Abstract

The dissolution of Cu and Zn, and of three CuZn alloys in solutions of different concentrations of HNO3 was studied by the thermometric technique. The variation of ΔT (i.e. Tm − Ti) and the reaction number (R.N.) with the concentration of the attacking acid followed the relations:ΔT=A1(C−C0) andR.N.=A2Cn, successively. Based on the values of the constants A1, Co, A2 and n, the rate of dissolution of the different materials was found to increase in the order: Cu < Alloy I (70.5%Cu) < Alloy III (58.00%Cu) < Alloy II (62.00%Cu) < Zn.
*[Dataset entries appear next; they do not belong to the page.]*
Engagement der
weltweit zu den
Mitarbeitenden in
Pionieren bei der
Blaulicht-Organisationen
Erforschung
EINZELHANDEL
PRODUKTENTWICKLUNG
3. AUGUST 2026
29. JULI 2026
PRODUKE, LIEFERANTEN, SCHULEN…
A break was noted in the thermometric curves of Alloy I. This was due to the primary attack on the Zn-component of the alloy, and was confirmed by studying the effect of the initial temperature, Ti, and the area/volume ratio on the shape of the curves, as well as by chemically analysing the corroding solution for both Cu2+ and Zn2+. The effect of the concentration of HCl, H2SO4, H3PO4 and of their salts on the reaction number of the alloys in 4N HNO3 was examined in detail. The adsorption of the foreign acid anion on the metal surface retarded dissolution. Inhibition increased in the succession: Cl− < HSO4− < H3PO4−. The alloys were not affected by cold 4N HCl, H2SO4 or H3PO4. Attack could be initiated in the case of the first two acids through the addition of KNO3. The thermometric curves were characterized by long incubation periods, by sharp temperature maxima and by the rapid decrease of temperature thereafter. This supported the conclusion that attack was of the pitting rather than of the general type. Because of stronger anion adsorption, attack in 4N H2SO4 was much lower than in 4N HCl. No attack was recorded in 4N H3PO4. Parallelism between corrosion assessment by the thermometric technique and by the weight loss method was established.